Process Audit & Process Compliance software solution
Organizations of nearly every shape and size will eventually have to undergo a series of audits. As failure to achieving or maintaining compliance with expected standards can lead to considerable penalties and distress, it is crucial to be prepared and to have a well-informed team shouldering the process. Enterprise Process Center is geared to streamline process audit through its ability to create plans and schedules, archive results for reporting purposes, and document corrective and preventive action plans. Moreover, high-level policies can be subdivided into pragmatic business rules to be associated with the affected parts of the business architecture. By using EPC when taking on compliance initiatives, organizations are that much more likely to succeed, as they apply a structured, timely, and comprehensive approach in adhering to regulatory standards.
Enterprise Process Center® recognized by Gartner® as a global leader in Business Operation System, Operational Intelligence & Enterprise Business Process Analysis (EBPA) including Enterprise Architecture, Business Process Analysis, Strategy-to-Execution & Workflow Automation.
The EPC toolkit provides organizations with:
Audit planning & Scheduling
Set audit plans:
Users can plan audits and can add descriptions which include details such as audit sample sizes, prerequisites & procedures, and much more. This way, process audits can be streamlined and can be executed consistently with confidence.
Assign resources to audits:
Management can assign individuals to a specific audit, which ensures a high level of accountability on their part. These individuals become compliance champions and consequently encourage their peers to abide to guidelines set to remain compliant.
Create an audit schedule:
The EPC can also be used to create a schedule of recurrent audits, where details such as the audit date and important remarks can be included. This way, the organization never misses an opportunity to validate their compliance, which can create significant repercussions if not maintained.
Audit Results & Reporting
Capture audit results:
The EPC contains a repository that is designed to hold audit history and results. Auditors can insert comments, a pass/fail grade, specifics for each evaluated sample, and indicate how accurate and complete individual controls are at mitigating risks.
Completion, review and approval trail:
Users can see the stakeholders involved in audit results approval cycle. This ensures a high degree of accountability and creates a way to clarify inconsistencies, should any be encountered later on.
Complete audit trails:
Every object within the EPC is equipped with version control and audit trails describing every modification made on it ever since its inception (who, what, when). These can also be exported into Excel for distribution purposes, and can also be reported on through the EPC’s BI platform. The EPC also keeps an archive of previous versions to compare one with another and to use as a baseline for improvement tracking.
CAPA & Action Item Management
Users can indicate the issues found during a given audit, their root cause, and the action items that must be performed to patch them.
Corrective and Preventive Action plans:
Based on failed audits, the EPC documents the CAPAs that need to be undertaken to achieve or maintain compliance. These are very common to ISO and other compliance standards.
Assign action items:
Corrective or preventive action items can be assigned to specific resources with a certain priority level and a deadline for completion. Employees can, in turn, indicate their progress throughout these endeavors.

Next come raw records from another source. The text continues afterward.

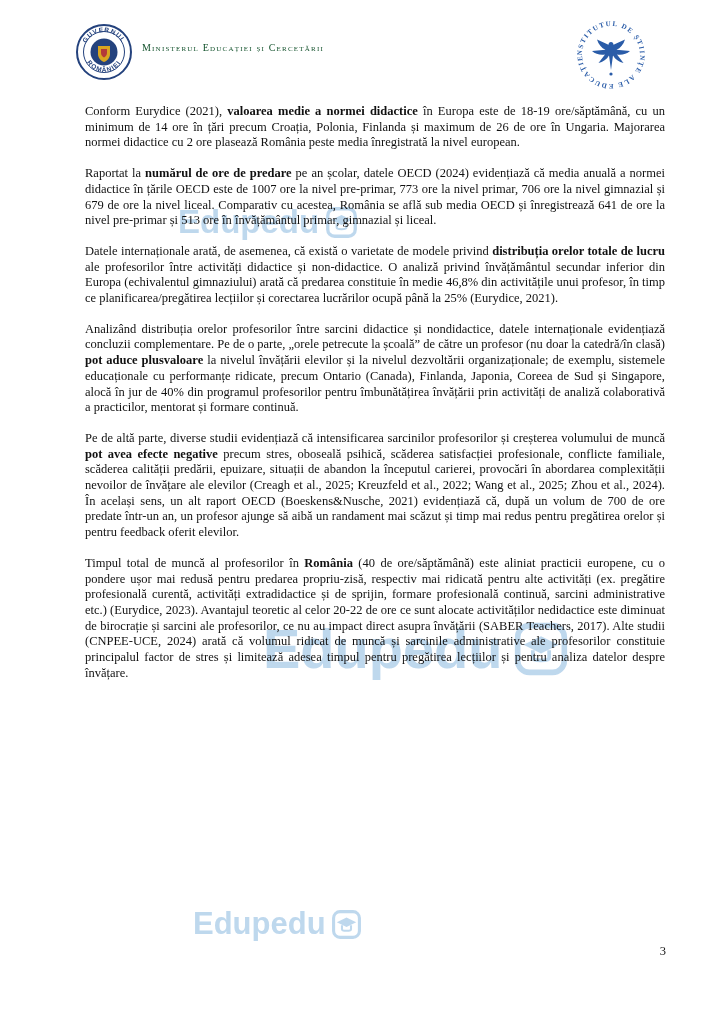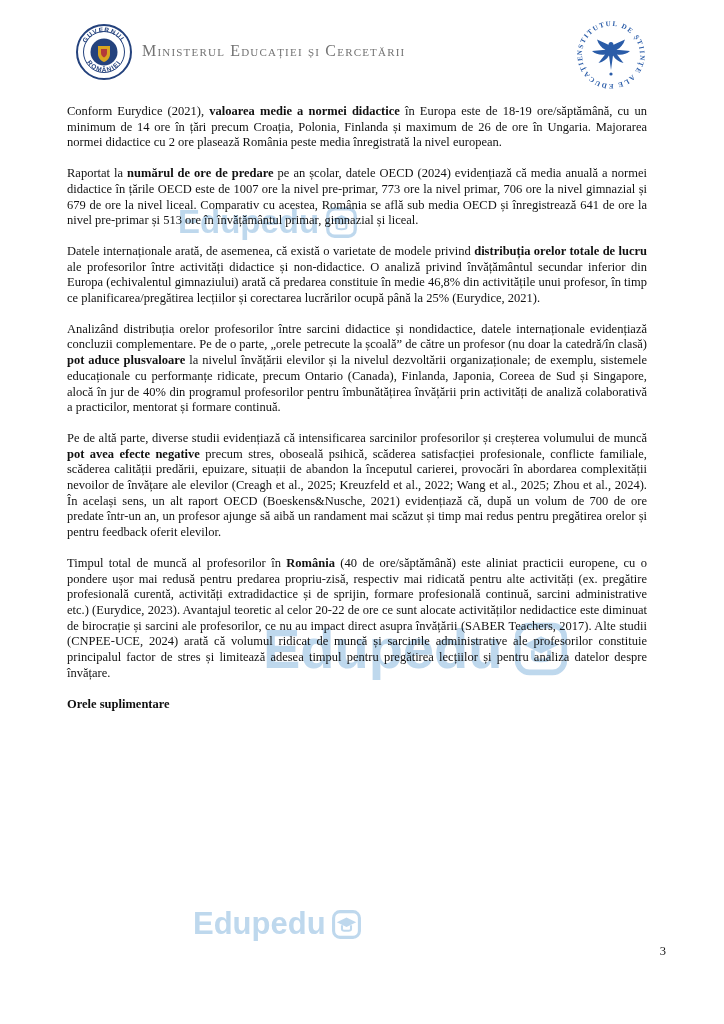--- a/index.html
+++ b/index.html
@@ -22,8 +22,8 @@
     position:absolute; left:142px; top:42px;
     font-family:"Liberation Serif", serif;
     font-variant:small-caps;
-    font-size:16px; letter-spacing:1.2px;
-    color:#737373; white-space:nowrap;
+    font-size:10px; letter-spacing:1.2px;
+    color:#14532d; white-space:nowrap;
   }
   .seal { position:absolute; left:572px; top:16px; width:78px; height:78px; }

Identification and Prevention:
Perhaps the most important key success factor to follow in any compliance-based undertaking is to adequately document the required procedures to follow as well as to ensure that these procedures are followed consistently. The EPC is fully capable of providing users with a way to manage and document these endeavors through its rule, control and measure modules.
Monitoring and detection:
The EPC can monitor compliance programs through a variety of reports. These leverage corresponding measurements, procedures and controls to evaluate progress as well as current alignment with the required level of compliance.
Compliance through Ownership:
One of the biggest issues faced during process compliance initiatives is a lack of commitment from the different levels of management. The EPC encourages buy-in on every organizational level through assigning ownership on processes and rules.
As many compliance initiatives tend to lose traction when information isn’t kept actual, the EPC prompts responsible employees on a timely basis to review content to ensure that currency is maintained.
When business rules are connected to tasks and processes, employees can better understand why certain activities must be performed in a certain fashion. They are therefore much more likely to follow procedure as required.
Laws and Business Rules
Convert laws and policies into rules:
As a single compliance requirement can require several rules to be enforced across an organization, users can integrate them into their processes by creating a set of rules to be followed and applying them to specific tasks.
Organizational and process-based rules:
Rules can apply to both organizations (e.g. “All newly hired employees must have at least two years of experience”) or to processes (e.g. Inventory must be reordered when the Kanban bin is empty).The EPC can assign rules to both.
Document rule implications:
Employees can indicate a rule’s source, history, type, and description, can assign employees to them, and can even include examples to help clarify the rule’s implications.
Visualize affected parts of the business architecture
Management can see which processes and organizational units can be affected by a change in regulations, as well as see which risks can arise when attempting to comply with them.